Pero Rancière no impugna su época desde una posición afirmativa, como si dijera: podemos interpretar lo que sucede calibrando herramientas conocidas. La impugna reconociendo que algo ha terminado. Y como no quiere saber nada con figuras que identifica como propias del resentimiento –el triunfador, el arrepentido, el negacionista, el converso– decide pararse en un lugar inestable, un pasito antes de la selva y uno después de la demolición. Entonces, para defender el tiempo y los sentidos de la historia Rancière opta –además de por unos objetos provenientes del arte moderno (algunos de los cuales se sitúan en el borde mismo de sus lenguajes)– por una actitud intelectual abierta al trabajo de la melancolía. Por eso es interesante que el punto de partida de “Lo inolvidable” sea La tumba de Alejandro de Chris Marker, una película tan melancólica como para despedir la historia sin dejar por ello de alojarla (o tan melancólica como para estar siempre despidiéndola). Marker persiste en la historia con ruinas y fantasmas, mandándole cartas a un director soviético recientemente muerto. Es un modo singular de mantener con vida lo que la época enterró o declaró nunca acontecido. Rancière escribe desde la misma sensibilidad.
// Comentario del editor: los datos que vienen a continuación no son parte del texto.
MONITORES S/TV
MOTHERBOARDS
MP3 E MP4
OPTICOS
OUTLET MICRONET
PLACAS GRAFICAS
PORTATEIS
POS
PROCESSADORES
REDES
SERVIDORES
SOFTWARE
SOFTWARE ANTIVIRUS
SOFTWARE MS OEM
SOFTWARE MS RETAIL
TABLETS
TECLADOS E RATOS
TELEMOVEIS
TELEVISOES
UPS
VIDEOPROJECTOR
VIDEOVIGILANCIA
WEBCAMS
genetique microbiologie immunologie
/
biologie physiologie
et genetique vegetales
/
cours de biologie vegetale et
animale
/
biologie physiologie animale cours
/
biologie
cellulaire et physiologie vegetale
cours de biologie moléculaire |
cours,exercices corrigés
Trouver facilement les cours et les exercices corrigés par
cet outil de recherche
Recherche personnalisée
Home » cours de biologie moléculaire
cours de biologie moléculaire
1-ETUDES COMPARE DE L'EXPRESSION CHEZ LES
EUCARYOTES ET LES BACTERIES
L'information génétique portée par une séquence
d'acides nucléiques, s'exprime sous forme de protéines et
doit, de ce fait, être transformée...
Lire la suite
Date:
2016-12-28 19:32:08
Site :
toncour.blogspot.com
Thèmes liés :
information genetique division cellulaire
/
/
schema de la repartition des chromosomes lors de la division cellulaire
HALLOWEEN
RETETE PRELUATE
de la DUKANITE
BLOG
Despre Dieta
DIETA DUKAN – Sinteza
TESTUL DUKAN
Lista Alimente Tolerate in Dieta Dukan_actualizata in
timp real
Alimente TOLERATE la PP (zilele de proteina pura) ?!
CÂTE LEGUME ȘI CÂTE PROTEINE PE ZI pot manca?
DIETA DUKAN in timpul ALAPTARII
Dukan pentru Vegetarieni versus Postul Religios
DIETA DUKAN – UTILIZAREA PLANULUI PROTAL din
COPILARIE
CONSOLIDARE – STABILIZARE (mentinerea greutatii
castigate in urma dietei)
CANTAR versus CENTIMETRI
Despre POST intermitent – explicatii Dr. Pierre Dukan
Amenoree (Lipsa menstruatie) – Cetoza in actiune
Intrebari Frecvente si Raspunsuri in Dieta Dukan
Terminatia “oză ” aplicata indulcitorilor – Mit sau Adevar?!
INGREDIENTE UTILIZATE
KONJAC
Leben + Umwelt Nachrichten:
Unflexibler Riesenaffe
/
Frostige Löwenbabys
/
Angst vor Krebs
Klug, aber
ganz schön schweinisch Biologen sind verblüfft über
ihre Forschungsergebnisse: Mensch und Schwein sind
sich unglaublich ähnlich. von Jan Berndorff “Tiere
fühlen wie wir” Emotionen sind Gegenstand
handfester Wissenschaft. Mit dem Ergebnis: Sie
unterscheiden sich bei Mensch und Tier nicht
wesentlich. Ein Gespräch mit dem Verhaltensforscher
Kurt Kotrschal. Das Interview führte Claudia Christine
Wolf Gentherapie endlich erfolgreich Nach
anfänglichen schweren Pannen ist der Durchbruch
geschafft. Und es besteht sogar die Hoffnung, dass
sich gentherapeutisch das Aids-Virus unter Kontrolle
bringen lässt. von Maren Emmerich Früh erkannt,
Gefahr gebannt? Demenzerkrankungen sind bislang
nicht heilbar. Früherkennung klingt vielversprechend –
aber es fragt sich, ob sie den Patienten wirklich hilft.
La melancolía es un estado del espíritu y un lugar filosófico de clara impronta benjaminiana. Marker se mueve en La tumba de Alejandro dentro de su ámbito de influencia, como Godard en Historia(s) del cine y Arnaud des Pallières en Drancy avenir. Las voces que conducen las tres películas hablan en un tono evocativo y doloroso, como en medio de una letanía que se empeña en afirmar lo que su misma prosodia señala como ya perdido. Sucede igual en esos epitafios tempranos que son las Tesis de Benjamin, que despiden una idea de la historia declarándola siempre victoriosa. Y sucede también en los dos ensayos de Rancière, que defienden la historia contra una época que no la quiere afirmando afligidamente sus poderes. La historia persiste disgregándose, respondiendo con metamorfosis a quienes celebran su retiro. Pero la Historia que pesa más en la disputa –la de las masas y su emancipación, que Rancière se niega a dejar de lado– solo puede protegerse salvándola de su propio desastre, rumiando sus aporías, haciéndola perdurar en el espíritu como desvelo.